**Source records:**
**********

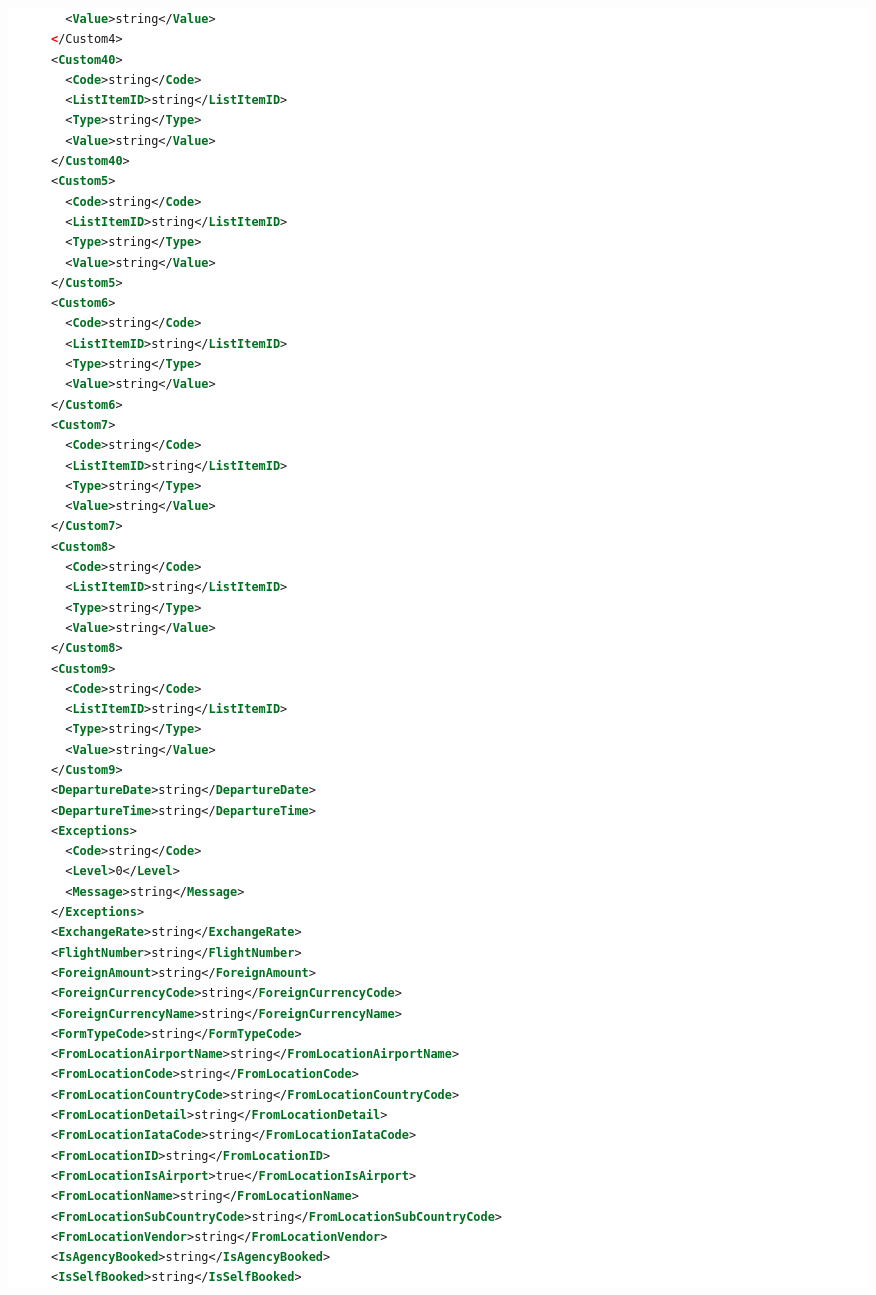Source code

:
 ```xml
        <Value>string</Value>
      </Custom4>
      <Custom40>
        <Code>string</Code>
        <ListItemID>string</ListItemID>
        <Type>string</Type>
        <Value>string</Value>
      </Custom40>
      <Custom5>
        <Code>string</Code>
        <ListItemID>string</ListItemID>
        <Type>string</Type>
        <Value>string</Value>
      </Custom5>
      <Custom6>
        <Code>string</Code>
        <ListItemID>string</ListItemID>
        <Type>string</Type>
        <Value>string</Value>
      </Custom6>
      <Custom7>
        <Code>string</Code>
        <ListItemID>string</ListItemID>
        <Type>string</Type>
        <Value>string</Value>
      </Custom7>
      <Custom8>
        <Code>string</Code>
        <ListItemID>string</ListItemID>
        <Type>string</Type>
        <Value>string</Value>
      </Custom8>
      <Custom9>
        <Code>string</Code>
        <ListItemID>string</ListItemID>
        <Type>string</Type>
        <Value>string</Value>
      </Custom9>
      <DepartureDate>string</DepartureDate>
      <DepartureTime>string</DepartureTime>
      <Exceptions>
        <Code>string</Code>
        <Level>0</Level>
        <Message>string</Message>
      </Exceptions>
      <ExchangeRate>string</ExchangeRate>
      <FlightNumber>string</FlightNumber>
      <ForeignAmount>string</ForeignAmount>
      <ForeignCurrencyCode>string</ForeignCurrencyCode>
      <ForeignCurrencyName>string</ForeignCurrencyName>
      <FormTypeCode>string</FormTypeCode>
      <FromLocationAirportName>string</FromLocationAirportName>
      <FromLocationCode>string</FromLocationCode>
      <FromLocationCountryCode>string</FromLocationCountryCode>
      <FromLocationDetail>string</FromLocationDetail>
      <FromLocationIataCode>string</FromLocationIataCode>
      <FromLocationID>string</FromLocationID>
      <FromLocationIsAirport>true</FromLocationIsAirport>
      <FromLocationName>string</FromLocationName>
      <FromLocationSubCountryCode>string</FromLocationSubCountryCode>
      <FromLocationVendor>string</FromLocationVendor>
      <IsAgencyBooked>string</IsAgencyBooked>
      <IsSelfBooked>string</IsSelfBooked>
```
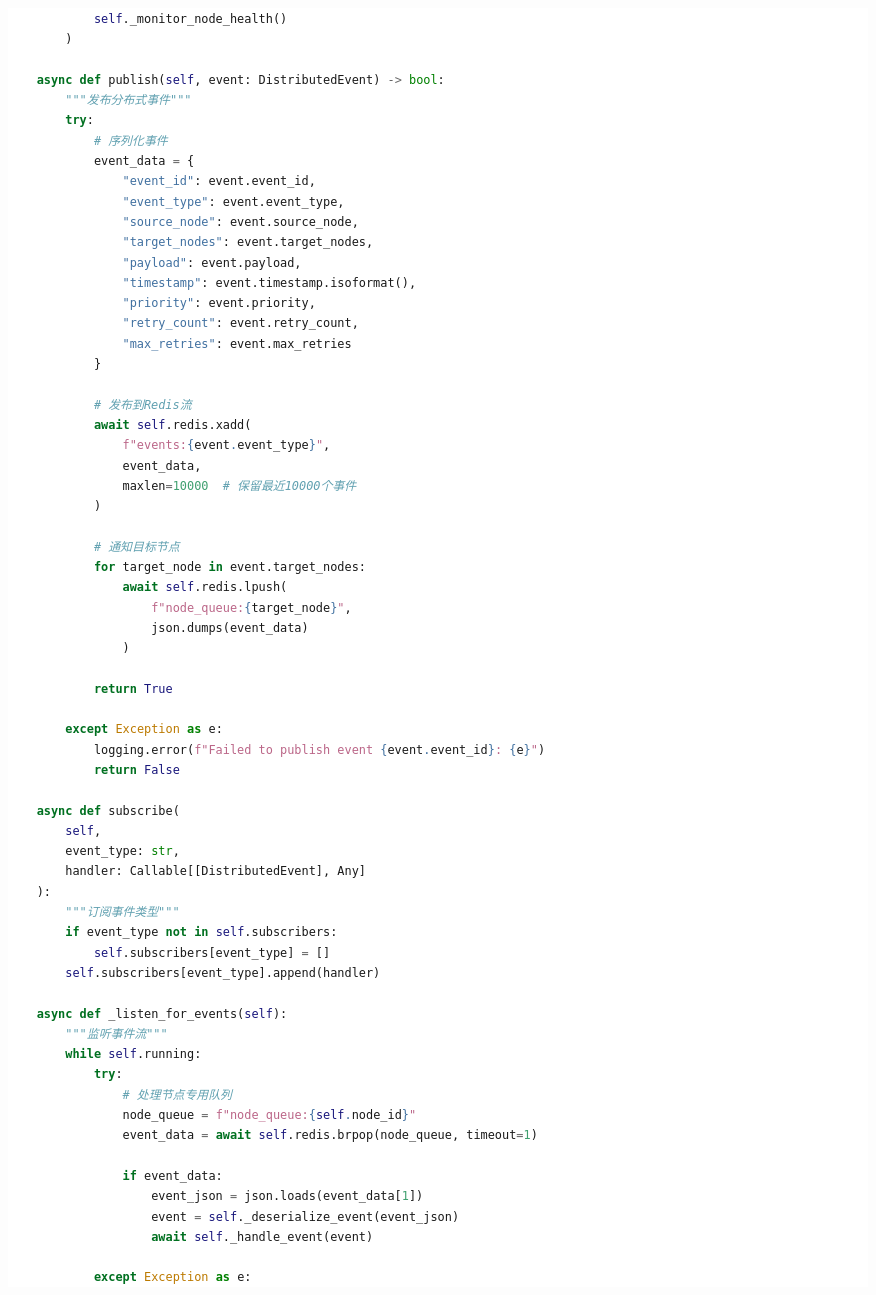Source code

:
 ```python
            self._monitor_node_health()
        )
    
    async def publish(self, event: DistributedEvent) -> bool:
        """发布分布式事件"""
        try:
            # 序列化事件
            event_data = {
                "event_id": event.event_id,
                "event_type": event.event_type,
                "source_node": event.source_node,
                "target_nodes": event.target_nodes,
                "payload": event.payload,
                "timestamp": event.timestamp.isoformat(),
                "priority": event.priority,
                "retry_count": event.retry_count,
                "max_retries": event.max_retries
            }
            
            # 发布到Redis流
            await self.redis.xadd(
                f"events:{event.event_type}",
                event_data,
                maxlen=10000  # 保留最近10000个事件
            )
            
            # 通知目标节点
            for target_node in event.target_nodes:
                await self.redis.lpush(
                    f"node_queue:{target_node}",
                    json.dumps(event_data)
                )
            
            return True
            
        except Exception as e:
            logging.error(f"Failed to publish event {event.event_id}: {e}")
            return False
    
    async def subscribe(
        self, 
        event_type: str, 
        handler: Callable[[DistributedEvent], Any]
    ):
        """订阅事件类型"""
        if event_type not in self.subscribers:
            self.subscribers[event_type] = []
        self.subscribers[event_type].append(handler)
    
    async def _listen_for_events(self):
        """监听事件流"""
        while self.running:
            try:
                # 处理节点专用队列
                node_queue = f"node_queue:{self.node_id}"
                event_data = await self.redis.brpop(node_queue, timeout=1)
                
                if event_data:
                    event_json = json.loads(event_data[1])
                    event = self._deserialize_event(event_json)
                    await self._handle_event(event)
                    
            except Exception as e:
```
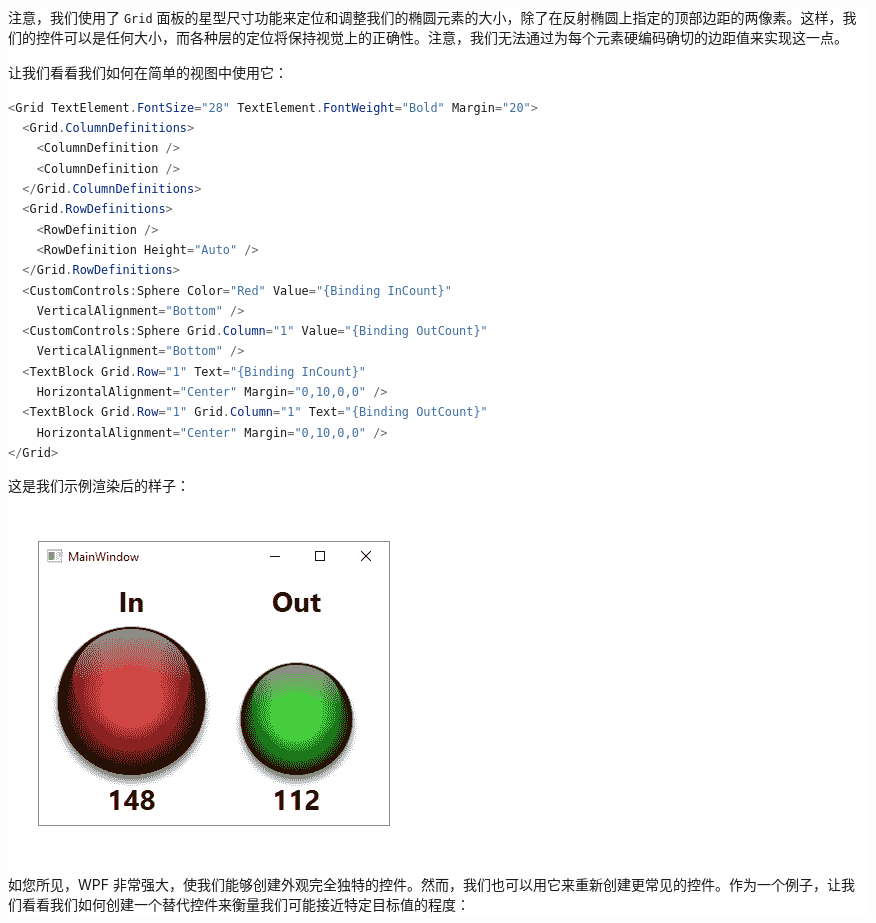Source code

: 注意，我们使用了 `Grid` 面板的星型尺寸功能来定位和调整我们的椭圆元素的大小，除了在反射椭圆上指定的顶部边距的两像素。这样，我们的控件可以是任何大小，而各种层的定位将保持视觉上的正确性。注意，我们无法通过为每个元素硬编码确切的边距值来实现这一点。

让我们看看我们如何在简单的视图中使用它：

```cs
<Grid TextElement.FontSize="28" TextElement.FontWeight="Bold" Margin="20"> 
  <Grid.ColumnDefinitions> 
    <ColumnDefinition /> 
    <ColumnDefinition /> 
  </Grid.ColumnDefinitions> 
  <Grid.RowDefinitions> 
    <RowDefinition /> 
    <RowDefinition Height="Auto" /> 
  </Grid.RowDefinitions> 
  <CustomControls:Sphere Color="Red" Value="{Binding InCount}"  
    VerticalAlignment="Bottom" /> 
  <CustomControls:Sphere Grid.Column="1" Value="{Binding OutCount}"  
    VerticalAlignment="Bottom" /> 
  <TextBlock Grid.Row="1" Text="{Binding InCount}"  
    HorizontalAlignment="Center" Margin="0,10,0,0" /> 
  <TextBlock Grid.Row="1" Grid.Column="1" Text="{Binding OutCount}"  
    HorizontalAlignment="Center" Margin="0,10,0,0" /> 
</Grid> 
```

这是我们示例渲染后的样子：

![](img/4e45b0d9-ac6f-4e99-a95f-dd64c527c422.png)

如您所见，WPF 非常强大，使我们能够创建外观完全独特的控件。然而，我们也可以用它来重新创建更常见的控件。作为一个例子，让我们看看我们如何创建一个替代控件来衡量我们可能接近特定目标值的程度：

**********

**Action item:** Give the data again exactly as it appears, but without any images.

**Written reply:**
Source code

:
 ```xml
        <Value>string</Value>
      </Custom4>
      <Custom40>
        <Code>string</Code>
        <ListItemID>string</ListItemID>
        <Type>string</Type>
        <Value>string</Value>
      </Custom40>
      <Custom5>
        <Code>string</Code>
        <ListItemID>string</ListItemID>
        <Type>string</Type>
        <Value>string</Value>
      </Custom5>
      <Custom6>
        <Code>string</Code>
        <ListItemID>string</ListItemID>
        <Type>string</Type>
        <Value>string</Value>
      </Custom6>
      <Custom7>
        <Code>string</Code>
        <ListItemID>string</ListItemID>
        <Type>string</Type>
        <Value>string</Value>
      </Custom7>
      <Custom8>
        <Code>string</Code>
        <ListItemID>string</ListItemID>
        <Type>string</Type>
        <Value>string</Value>
      </Custom8>
      <Custom9>
        <Code>string</Code>
        <ListItemID>string</ListItemID>
        <Type>string</Type>
        <Value>string</Value>
      </Custom9>
      <DepartureDate>string</DepartureDate>
      <DepartureTime>string</DepartureTime>
      <Exceptions>
        <Code>string</Code>
        <Level>0</Level>
        <Message>string</Message>
      </Exceptions>
      <ExchangeRate>string</ExchangeRate>
      <FlightNumber>string</FlightNumber>
      <ForeignAmount>string</ForeignAmount>
      <ForeignCurrencyCode>string</ForeignCurrencyCode>
      <ForeignCurrencyName>string</ForeignCurrencyName>
      <FormTypeCode>string</FormTypeCode>
      <FromLocationAirportName>string</FromLocationAirportName>
      <FromLocationCode>string</FromLocationCode>
      <FromLocationCountryCode>string</FromLocationCountryCode>
      <FromLocationDetail>string</FromLocationDetail>
      <FromLocationIataCode>string</FromLocationIataCode>
      <FromLocationID>string</FromLocationID>
      <FromLocationIsAirport>true</FromLocationIsAirport>
      <FromLocationName>string</FromLocationName>
      <FromLocationSubCountryCode>string</FromLocationSubCountryCode>
      <FromLocationVendor>string</FromLocationVendor>
      <IsAgencyBooked>string</IsAgencyBooked>
      <IsSelfBooked>string</IsSelfBooked>
```
Source code

:
 ```python
            self._monitor_node_health()
        )
    
    async def publish(self, event: DistributedEvent) -> bool:
        """发布分布式事件"""
        try:
            # 序列化事件
            event_data = {
                "event_id": event.event_id,
                "event_type": event.event_type,
                "source_node": event.source_node,
                "target_nodes": event.target_nodes,
                "payload": event.payload,
                "timestamp": event.timestamp.isoformat(),
                "priority": event.priority,
                "retry_count": event.retry_count,
                "max_retries": event.max_retries
            }
            
            # 发布到Redis流
            await self.redis.xadd(
                f"events:{event.event_type}",
                event_data,
                maxlen=10000  # 保留最近10000个事件
            )
            
            # 通知目标节点
            for target_node in event.target_nodes:
                await self.redis.lpush(
                    f"node_queue:{target_node}",
                    json.dumps(event_data)
                )
            
            return True
            
        except Exception as e:
            logging.error(f"Failed to publish event {event.event_id}: {e}")
            return False
    
    async def subscribe(
        self, 
        event_type: str, 
        handler: Callable[[DistributedEvent], Any]
    ):
        """订阅事件类型"""
        if event_type not in self.subscribers:
            self.subscribers[event_type] = []
        self.subscribers[event_type].append(handler)
    
    async def _listen_for_events(self):
        """监听事件流"""
        while self.running:
            try:
                # 处理节点专用队列
                node_queue = f"node_queue:{self.node_id}"
                event_data = await self.redis.brpop(node_queue, timeout=1)
                
                if event_data:
                    event_json = json.loads(event_data[1])
                    event = self._deserialize_event(event_json)
                    await self._handle_event(event)
                    
            except Exception as e:
```
Source code

: 注意，我们使用了 `Grid` 面板的星型尺寸功能来定位和调整我们的椭圆元素的大小，除了在反射椭圆上指定的顶部边距的两像素。这样，我们的控件可以是任何大小，而各种层的定位将保持视觉上的正确性。注意，我们无法通过为每个元素硬编码确切的边距值来实现这一点。

让我们看看我们如何在简单的视图中使用它：

```cs
<Grid TextElement.FontSize="28" TextElement.FontWeight="Bold" Margin="20"> 
  <Grid.ColumnDefinitions> 
    <ColumnDefinition /> 
    <ColumnDefinition /> 
  </Grid.ColumnDefinitions> 
  <Grid.RowDefinitions> 
    <RowDefinition /> 
    <RowDefinition Height="Auto" /> 
  </Grid.RowDefinitions> 
  <CustomControls:Sphere Color="Red" Value="{Binding InCount}"  
    VerticalAlignment="Bottom" /> 
  <CustomControls:Sphere Grid.Column="1" Value="{Binding OutCount}"  
    VerticalAlignment="Bottom" /> 
  <TextBlock Grid.Row="1" Text="{Binding InCount}"  
    HorizontalAlignment="Center" Margin="0,10,0,0" /> 
  <TextBlock Grid.Row="1" Grid.Column="1" Text="{Binding OutCount}"  
    HorizontalAlignment="Center" Margin="0,10,0,0" /> 
</Grid> 
```

这是我们示例渲染后的样子：

![](img/4e45b0d9-ac6f-4e99-a95f-dd64c527c422.png)

如您所见，WPF 非常强大，使我们能够创建外观完全独特的控件。然而，我们也可以用它来重新创建更常见的控件。作为一个例子，让我们看看我们如何创建一个替代控件来衡量我们可能接近特定目标值的程度：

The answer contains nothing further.